Mathematics • Year 8 • Unit 3 • Lesson 7
Circumference of Circles
Build fluency with C = πd and C = 2πr. One fully worked example, one guided example with blanks, then eight independent problems ramping from radius/diameter substitution to find-the-radius rearrangements.
1. I do — fully worked example
Read every line. Each step has a short reason so you can see why, not just what.
Problem. A circle has radius r = 7 cm. Find the circumference. Give an exact answer and an approximation (use π ≈ 3.14159).
Step 1 — Identify what you're given.
r = 7 cm (radius given, not diameter).
Reason: knowing whether r or d is given decides which formula version to use.
Step 2 — Choose the formula (radius version).
C = 2πr
Reason: the 2 is essential — it converts radius into diameter (since d = 2r).
Step 3 — Substitute and simplify (exact form).
C = 2 × π × 7 = 14π cm (exact)
Reason: leaving π in the answer keeps it perfectly accurate. Useful when asked for an exact value.
Step 4 — Approximate (decimal form).
C ≈ 14 × 3.14159 ≈ 43.98 cm
Reason: most real-world questions want a decimal answer. Round only at the final step.
Answer: C = 14π ≈ 43.98 cm.
2. We do — fill in the missing steps
Same shape as Section 1, but this time diameter is given. Fill in each blank. 4 marks
Problem. A circular pond has diameter d = 15 m. Find the circumference. Give an exact answer and a decimal (2 d.p.).

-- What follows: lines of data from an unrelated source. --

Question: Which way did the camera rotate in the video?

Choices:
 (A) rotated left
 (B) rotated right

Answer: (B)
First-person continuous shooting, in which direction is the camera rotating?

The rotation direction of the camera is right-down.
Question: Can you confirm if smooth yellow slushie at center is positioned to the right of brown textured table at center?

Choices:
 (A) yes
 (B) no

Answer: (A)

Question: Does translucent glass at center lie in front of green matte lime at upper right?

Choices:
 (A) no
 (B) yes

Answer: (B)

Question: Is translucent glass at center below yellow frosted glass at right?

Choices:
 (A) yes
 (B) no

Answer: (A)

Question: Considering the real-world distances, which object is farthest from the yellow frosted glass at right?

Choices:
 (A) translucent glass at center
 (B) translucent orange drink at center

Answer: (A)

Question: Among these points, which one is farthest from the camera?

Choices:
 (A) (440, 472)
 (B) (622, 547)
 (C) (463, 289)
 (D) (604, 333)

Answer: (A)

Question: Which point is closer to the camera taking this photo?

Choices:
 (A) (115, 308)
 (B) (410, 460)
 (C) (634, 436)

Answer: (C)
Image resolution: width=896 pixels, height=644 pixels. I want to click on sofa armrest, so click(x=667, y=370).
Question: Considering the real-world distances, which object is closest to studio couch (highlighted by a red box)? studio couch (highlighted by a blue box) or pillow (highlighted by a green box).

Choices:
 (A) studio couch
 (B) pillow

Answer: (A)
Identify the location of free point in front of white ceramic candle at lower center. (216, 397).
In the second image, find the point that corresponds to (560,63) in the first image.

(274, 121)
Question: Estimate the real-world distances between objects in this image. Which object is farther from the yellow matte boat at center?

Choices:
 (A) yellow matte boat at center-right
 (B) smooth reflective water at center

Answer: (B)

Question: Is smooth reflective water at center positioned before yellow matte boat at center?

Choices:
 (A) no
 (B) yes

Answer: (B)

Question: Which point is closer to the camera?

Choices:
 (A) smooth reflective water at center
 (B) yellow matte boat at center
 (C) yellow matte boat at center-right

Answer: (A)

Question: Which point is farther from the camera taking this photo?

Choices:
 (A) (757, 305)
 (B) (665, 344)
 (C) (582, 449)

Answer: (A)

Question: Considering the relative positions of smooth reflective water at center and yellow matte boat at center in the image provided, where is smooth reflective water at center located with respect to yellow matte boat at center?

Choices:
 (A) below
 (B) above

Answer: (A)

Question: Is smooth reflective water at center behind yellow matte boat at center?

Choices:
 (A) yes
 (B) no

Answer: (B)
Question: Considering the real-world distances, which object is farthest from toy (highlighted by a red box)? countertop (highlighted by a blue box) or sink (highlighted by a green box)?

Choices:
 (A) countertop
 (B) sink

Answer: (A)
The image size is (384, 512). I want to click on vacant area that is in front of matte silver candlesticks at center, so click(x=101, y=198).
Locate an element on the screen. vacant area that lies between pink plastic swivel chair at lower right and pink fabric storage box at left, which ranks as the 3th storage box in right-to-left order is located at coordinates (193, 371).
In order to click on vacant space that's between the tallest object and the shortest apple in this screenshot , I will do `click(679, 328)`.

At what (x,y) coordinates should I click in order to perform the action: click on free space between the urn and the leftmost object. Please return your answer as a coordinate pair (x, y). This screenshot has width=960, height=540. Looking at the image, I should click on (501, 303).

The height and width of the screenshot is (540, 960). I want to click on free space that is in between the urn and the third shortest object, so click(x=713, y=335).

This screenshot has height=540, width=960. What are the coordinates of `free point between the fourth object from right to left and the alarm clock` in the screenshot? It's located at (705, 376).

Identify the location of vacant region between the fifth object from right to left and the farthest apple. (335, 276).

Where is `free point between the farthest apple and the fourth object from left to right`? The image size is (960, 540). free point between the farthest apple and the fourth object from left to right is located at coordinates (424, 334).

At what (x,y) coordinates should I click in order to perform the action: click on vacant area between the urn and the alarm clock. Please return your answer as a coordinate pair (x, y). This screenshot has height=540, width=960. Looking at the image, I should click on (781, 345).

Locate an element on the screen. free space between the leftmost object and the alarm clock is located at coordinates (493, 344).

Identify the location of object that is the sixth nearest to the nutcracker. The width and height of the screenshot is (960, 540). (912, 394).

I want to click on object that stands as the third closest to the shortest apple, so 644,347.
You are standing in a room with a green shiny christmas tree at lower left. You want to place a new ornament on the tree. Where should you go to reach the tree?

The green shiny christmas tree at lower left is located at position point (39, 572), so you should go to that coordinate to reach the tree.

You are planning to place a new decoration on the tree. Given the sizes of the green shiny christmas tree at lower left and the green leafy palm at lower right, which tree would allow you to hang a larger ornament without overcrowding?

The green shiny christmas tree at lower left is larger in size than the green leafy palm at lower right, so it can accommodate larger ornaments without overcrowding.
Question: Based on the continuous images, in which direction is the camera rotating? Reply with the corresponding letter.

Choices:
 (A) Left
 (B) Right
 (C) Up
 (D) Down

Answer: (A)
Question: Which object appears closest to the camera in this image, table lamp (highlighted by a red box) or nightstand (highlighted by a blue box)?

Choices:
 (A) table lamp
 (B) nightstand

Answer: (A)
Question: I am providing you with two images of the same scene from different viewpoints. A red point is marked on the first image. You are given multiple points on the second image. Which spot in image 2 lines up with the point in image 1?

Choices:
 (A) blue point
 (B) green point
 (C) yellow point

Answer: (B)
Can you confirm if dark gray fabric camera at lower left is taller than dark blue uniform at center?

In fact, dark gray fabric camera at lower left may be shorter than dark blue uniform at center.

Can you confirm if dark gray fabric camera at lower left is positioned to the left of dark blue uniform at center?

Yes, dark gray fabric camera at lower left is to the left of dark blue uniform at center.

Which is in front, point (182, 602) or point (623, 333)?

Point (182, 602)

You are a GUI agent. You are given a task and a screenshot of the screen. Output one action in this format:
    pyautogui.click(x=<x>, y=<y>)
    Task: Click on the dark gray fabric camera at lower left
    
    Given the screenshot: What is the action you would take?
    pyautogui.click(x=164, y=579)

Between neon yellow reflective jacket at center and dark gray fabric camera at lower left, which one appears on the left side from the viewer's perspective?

Step 1 — Identify: diameter is given, so use the ______ version of the formula.
Step 2 — Write the formula:
C = π × ______
Step 3 — Substitute (exact form):
C = π × ______ = ______π m (exact)
Step 4 — Approximate to 2 d.p.:
C ≈ ______ × 3.14159 ≈ ______ m
3. You do — independent practice
Show all working. Use π ≈ 3.14 or the π button on your calculator. First three are foundation (clean radius/diameter). Middle three are standard (decimals, mixed). Last two are extension (find r or d from C).
Foundation — pick the right formula
3.1 r = 5 cm. Find C (2 d.p.). 1 mark
3.2 d = 20 cm. Find C (2 d.p.). 1 mark
3.3 r = 10 m. Find C in exact form (n π). 1 mark
Standard — decimals and mixed
3.4 r = 14 cm. Use π ≈ 22/7 to find C exactly (the 7 cancels nicely). 2 marks
3.5 d = 9.5 cm. Find C to 1 d.p. 2 marks
3.6 r = 0.6 m. Find C to 2 d.p. 2 marks
Extension — find r or d from C
3.7 C = 62.8 cm. Find the diameter d to the nearest cm. (Hint: rearrange C = πd → d = C ÷ π.) 2 marks
3.8 C = 44 cm. Use π ≈ 22/7 to find the radius r exactly. (Hint: r = C ÷ (2π).) 2 marks
How did this worksheet feel?
What I'll revisit before next class:
Section 2 — We do (pond, d = 15)
Step 1: use the diameter version.
Step 2: C = π × d.
Step 3: C = π × 15 = 15π m (exact).
Step 4: C ≈ 15 × 3.14159 ≈ 47.12 m.
3.1 — r = 5 cm
C = 2π × 5 = 10π ≈ 31.42 cm.
3.2 — d = 20 cm
C = π × 20 = 20π ≈ 62.83 cm.
3.3 — r = 10 m (exact)
C = 2π × 10 = 20π m (exact). (≈ 62.83 m.)
3.4 — r = 14, π ≈ 22/7
C = 2 × (22/7) × 14 = 2 × 22 × 2 = 88 cm exactly.
3.5 — d = 9.5 cm
C = π × 9.5 ≈ 9.5 × 3.14159 ≈ 29.8 cm (1 d.p.).
3.6 — r = 0.6 m
C = 2π × 0.6 = 1.2π ≈ 1.2 × 3.14159 ≈ 3.77 m (2 d.p.).
3.7 — Find d from C = 62.8
d = C ÷ π = 62.8 ÷ 3.14159 ≈ 19.99 → d ≈ 20 cm.
3.8 — Find r from C = 44, π ≈ 22/7
r = C ÷ (2π) = 44 ÷ (2 × 22/7) = 44 ÷ (44/7) = 44 × (7/44) = 7 cm exactly. Check: 2 × (22/7) × 7 = 44 ✓.